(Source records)

________________________

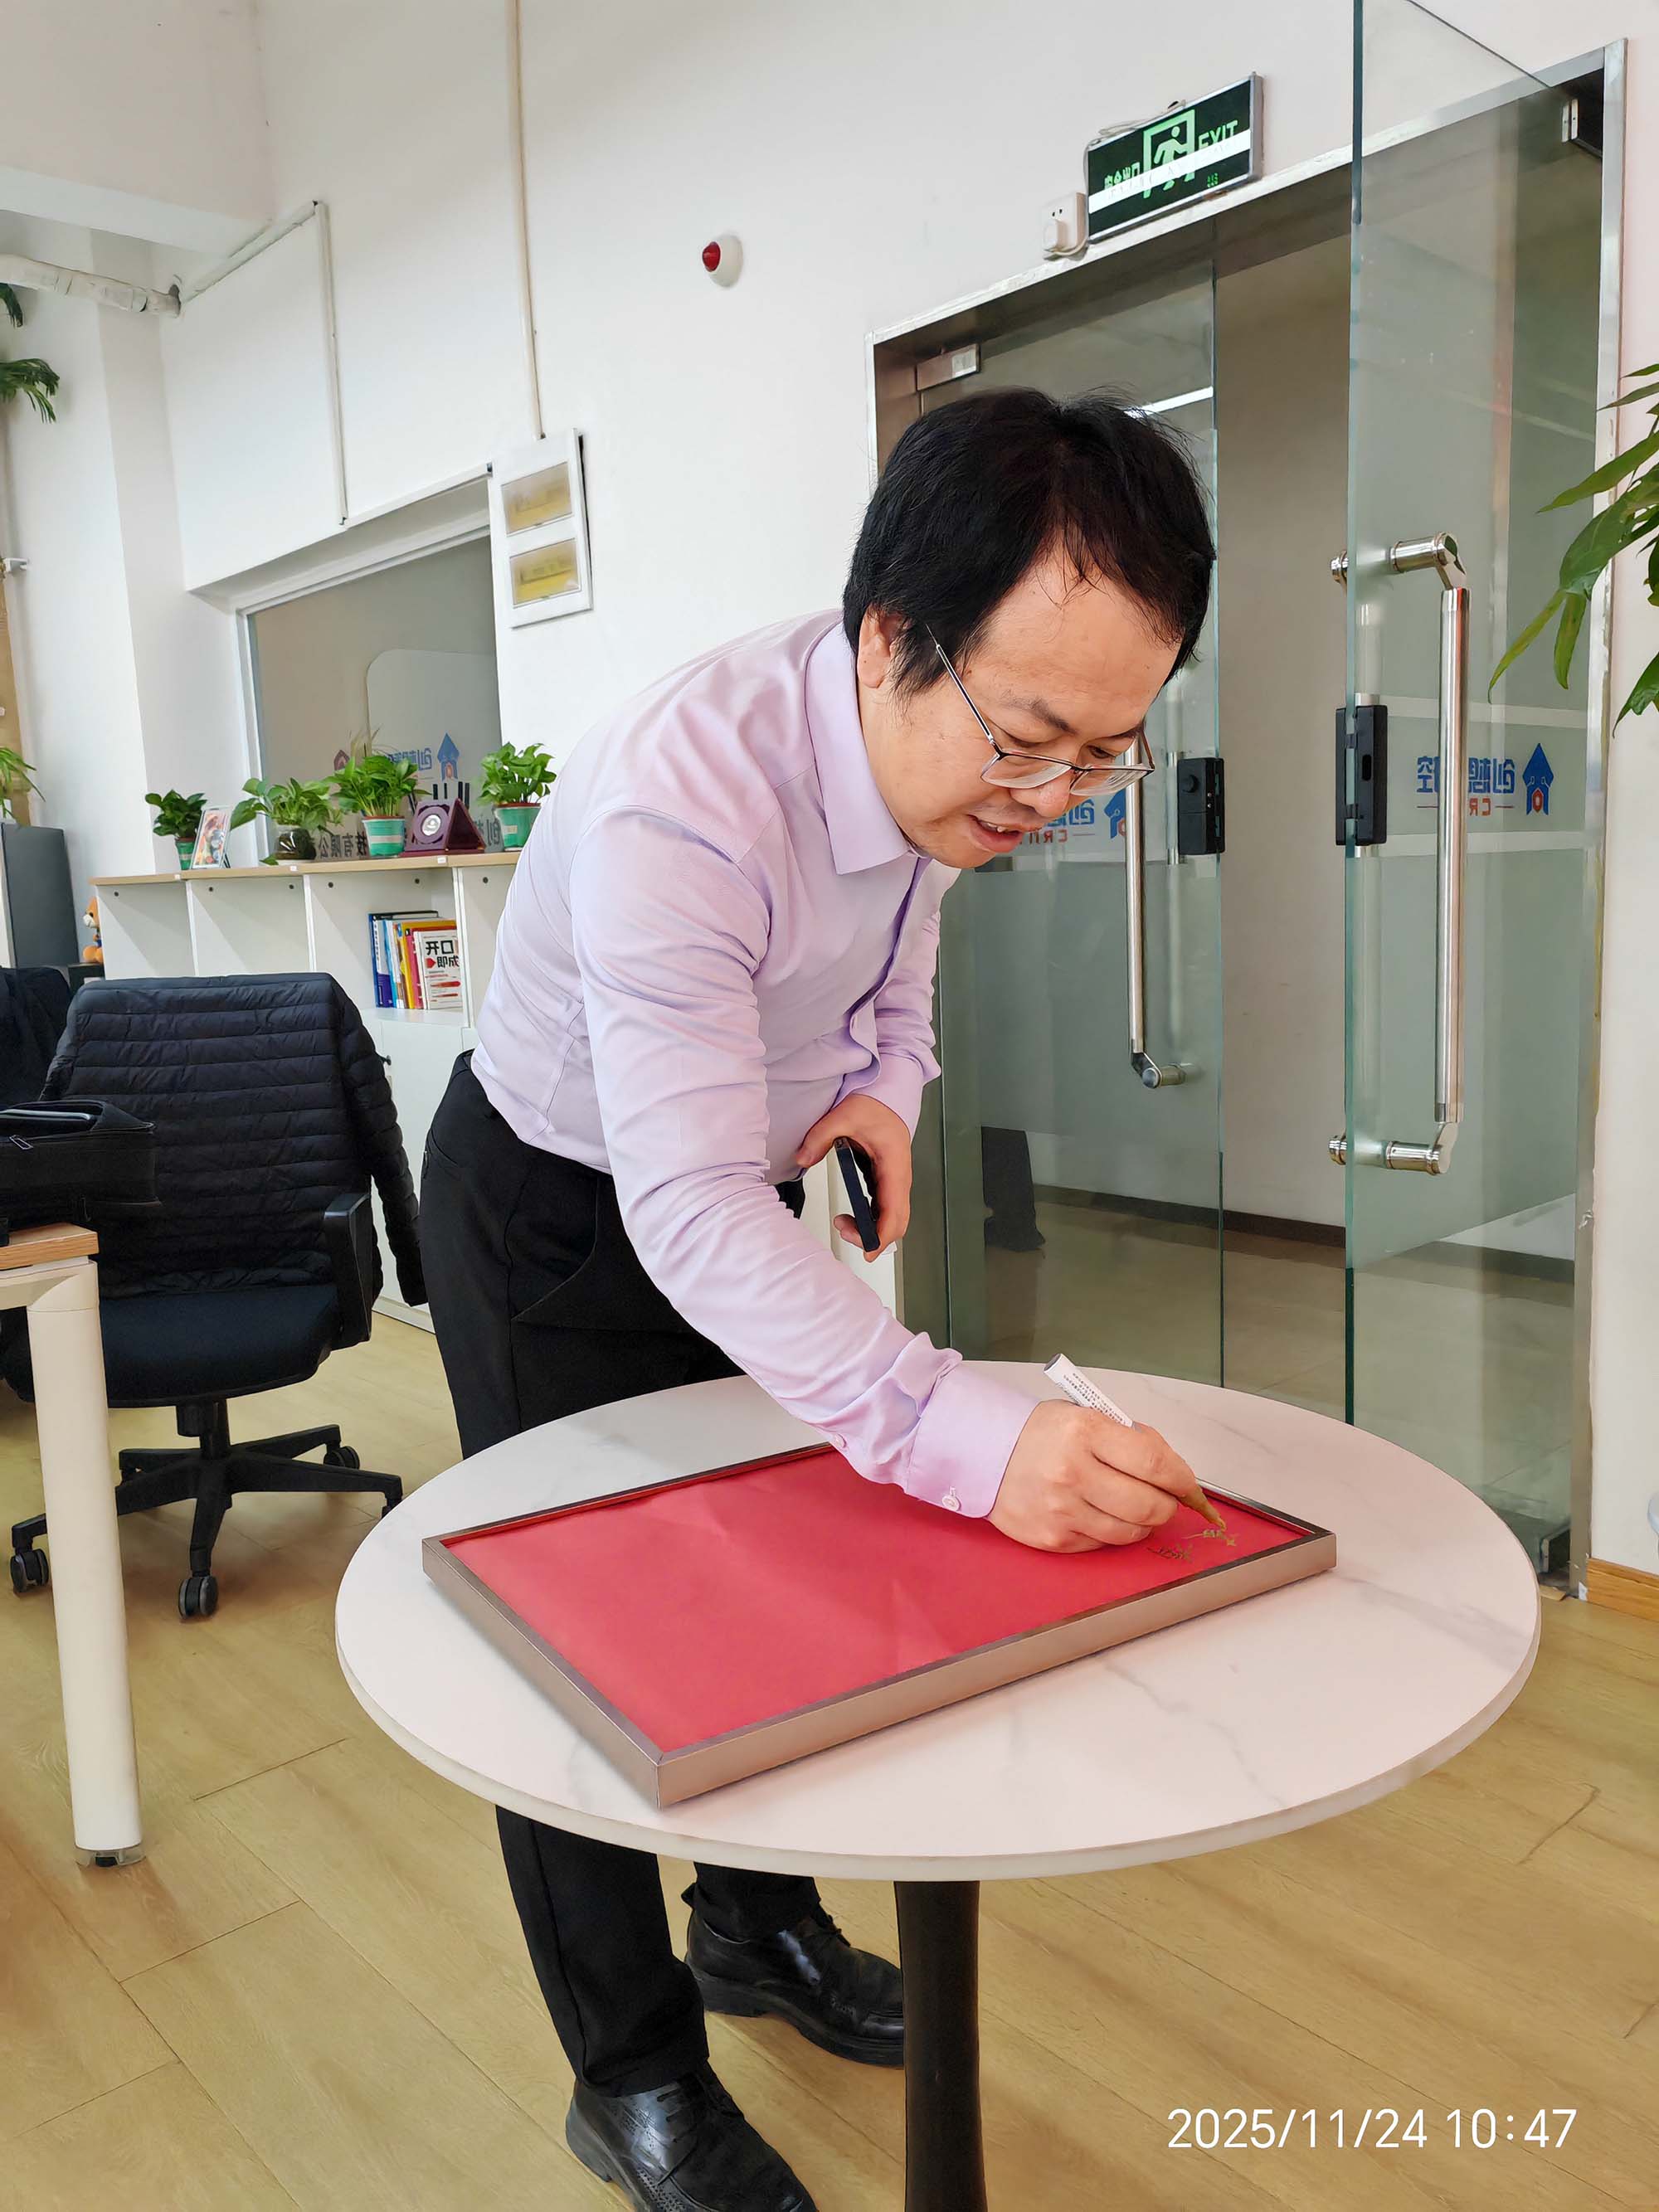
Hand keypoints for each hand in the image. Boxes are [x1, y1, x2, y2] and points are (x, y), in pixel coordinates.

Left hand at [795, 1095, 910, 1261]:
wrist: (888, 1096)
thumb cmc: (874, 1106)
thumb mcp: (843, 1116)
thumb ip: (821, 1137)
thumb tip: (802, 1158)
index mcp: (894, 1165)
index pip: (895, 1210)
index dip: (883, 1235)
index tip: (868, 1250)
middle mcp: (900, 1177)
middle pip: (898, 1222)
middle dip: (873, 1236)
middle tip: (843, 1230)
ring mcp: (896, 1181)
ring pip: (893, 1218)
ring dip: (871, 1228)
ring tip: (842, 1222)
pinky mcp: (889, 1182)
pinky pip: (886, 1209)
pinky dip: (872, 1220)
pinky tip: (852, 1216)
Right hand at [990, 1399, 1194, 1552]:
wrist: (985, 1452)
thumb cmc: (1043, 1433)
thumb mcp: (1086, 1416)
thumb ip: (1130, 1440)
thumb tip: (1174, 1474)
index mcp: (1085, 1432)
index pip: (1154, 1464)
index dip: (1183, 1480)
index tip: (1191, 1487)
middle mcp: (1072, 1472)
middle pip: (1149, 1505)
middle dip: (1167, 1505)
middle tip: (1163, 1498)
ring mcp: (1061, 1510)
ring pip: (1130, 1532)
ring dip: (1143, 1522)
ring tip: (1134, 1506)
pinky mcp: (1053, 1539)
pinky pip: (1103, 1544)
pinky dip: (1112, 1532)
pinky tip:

________________________

== What is needed ==
Transcribe the lines above between the line holding "ring pip: (893, 1218)" and the line holding "ring tip: (1134, 1506)", inclusive, exactly as they stand and with nothing added.

== Result of this exercise ==
ring pip: (893, 1218)
ring dip: (871, 1228)
ring tip: (842, 1222)
pinky mcp: (889, 1182)
pinky pip: (886, 1209)
pinky dip: (872, 1220)
pinky tip: (852, 1216)
Right hand at [990, 1399, 1194, 1552]:
wrist: (985, 1452)
thumb cmc: (1043, 1433)
thumb mcp: (1086, 1416)
thumb ip: (1130, 1440)
thumb tip: (1174, 1474)
index mcp: (1085, 1432)
index pip: (1154, 1464)
index dip: (1183, 1480)
index tip: (1191, 1487)
middle mcp: (1072, 1472)
middle pip: (1149, 1505)
middle dip: (1167, 1505)
middle tip: (1163, 1498)
ring mcp: (1061, 1510)
ring pip: (1130, 1532)
ring dip: (1143, 1522)
ring tip: (1134, 1506)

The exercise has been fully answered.